Coaltar
site littéraire

Un nouveau site littéraire a vu le jour en Suisse romande. Basé à Genève, coaltar (www.coaltar.net) nous a semblé particulièrement réjouissant : à la fois très libre et cohérent, riche de contenus surprenants, d'une belle facture technique, il rassemble des signatures diverses et souvent inconnues, ce qui lui confère une belle fraîcheur. Le webmaster Jean-Jacques Bonvin et Marina Salzmann, sa copilote selon leurs propres termes, ont accepté l'invitation de Culturactif.ch.

 

Entretien avec Jean-Jacques Bonvin et Marina Salzmann
(par Francesco Biamonte)

Culturactif.ch : Tout en dégageant une atmosphère bien à lui, coaltar frappe par la diversité des genres qu'il héberge : textes de création brefs, performances sonores, petit film « à la Fluxus », considérations sur l'iconographie du XVIè siècle, exhumation d'un prosateur américain oublié, ou du moins méconnu… Quel est le programme ?

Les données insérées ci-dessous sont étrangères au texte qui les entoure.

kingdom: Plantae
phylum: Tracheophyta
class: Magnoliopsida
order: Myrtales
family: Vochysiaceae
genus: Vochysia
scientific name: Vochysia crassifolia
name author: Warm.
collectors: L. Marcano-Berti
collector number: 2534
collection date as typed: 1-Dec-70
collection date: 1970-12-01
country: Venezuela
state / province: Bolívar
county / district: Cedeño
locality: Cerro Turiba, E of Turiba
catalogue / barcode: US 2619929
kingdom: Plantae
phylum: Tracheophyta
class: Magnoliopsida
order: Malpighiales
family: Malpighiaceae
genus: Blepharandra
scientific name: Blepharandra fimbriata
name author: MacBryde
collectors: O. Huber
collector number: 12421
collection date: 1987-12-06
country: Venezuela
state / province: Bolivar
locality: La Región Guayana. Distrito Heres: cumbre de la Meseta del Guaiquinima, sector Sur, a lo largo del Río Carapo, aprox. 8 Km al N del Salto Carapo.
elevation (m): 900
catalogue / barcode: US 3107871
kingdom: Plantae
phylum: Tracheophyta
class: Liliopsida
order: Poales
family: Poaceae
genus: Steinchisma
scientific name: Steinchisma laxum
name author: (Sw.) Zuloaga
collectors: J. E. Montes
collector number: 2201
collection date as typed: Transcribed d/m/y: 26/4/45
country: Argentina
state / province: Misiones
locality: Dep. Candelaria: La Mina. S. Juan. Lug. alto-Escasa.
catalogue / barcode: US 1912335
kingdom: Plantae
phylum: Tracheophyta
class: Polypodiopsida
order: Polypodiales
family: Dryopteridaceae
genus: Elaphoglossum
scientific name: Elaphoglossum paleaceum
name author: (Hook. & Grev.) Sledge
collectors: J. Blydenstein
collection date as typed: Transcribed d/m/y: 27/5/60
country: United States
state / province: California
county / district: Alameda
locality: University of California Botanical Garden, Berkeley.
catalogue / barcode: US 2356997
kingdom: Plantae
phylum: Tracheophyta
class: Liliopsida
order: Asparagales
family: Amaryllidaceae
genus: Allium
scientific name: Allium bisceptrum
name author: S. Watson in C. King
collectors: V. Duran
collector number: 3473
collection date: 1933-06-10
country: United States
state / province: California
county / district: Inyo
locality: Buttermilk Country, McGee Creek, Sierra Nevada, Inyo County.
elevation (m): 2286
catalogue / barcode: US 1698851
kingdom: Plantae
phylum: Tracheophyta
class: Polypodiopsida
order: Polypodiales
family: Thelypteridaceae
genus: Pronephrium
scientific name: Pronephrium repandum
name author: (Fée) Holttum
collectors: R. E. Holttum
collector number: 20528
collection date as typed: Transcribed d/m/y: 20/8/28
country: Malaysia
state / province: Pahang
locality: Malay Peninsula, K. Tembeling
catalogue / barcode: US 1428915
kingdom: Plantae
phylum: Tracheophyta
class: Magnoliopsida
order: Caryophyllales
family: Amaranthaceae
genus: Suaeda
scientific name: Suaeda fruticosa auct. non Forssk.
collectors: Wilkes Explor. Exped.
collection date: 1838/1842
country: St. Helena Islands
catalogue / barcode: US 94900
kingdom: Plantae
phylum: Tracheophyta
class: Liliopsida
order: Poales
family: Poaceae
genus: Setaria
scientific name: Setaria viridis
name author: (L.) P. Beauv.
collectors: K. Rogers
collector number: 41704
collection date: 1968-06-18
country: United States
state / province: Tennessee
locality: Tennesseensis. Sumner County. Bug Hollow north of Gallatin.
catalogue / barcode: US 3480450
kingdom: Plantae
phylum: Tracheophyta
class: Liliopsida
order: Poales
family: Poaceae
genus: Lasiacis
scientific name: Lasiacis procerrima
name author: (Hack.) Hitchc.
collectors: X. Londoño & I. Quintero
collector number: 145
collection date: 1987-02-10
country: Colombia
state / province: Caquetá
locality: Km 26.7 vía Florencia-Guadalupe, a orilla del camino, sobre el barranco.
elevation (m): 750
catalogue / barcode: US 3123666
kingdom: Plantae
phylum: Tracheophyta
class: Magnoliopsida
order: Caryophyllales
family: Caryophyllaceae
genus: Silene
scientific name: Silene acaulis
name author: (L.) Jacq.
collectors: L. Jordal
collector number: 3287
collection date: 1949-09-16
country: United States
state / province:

Marina Salzmann  : Le programme n'est pas un programme, c'est plutôt un symptôme. Ça se passe de manière organique : chacun de nous a ses envies, chacun souhaite ou projette de faire telle chose sur le site ou de demander une contribution à des gens qu'il connaît. coaltar fonctionne donc comme un réseau, dont nous espérons qu'il va s'élargir. Ça n'est pas une clôture mais une ouverture. Pour les médias utilisés, ils n'ont pas grande importance dans ce programme.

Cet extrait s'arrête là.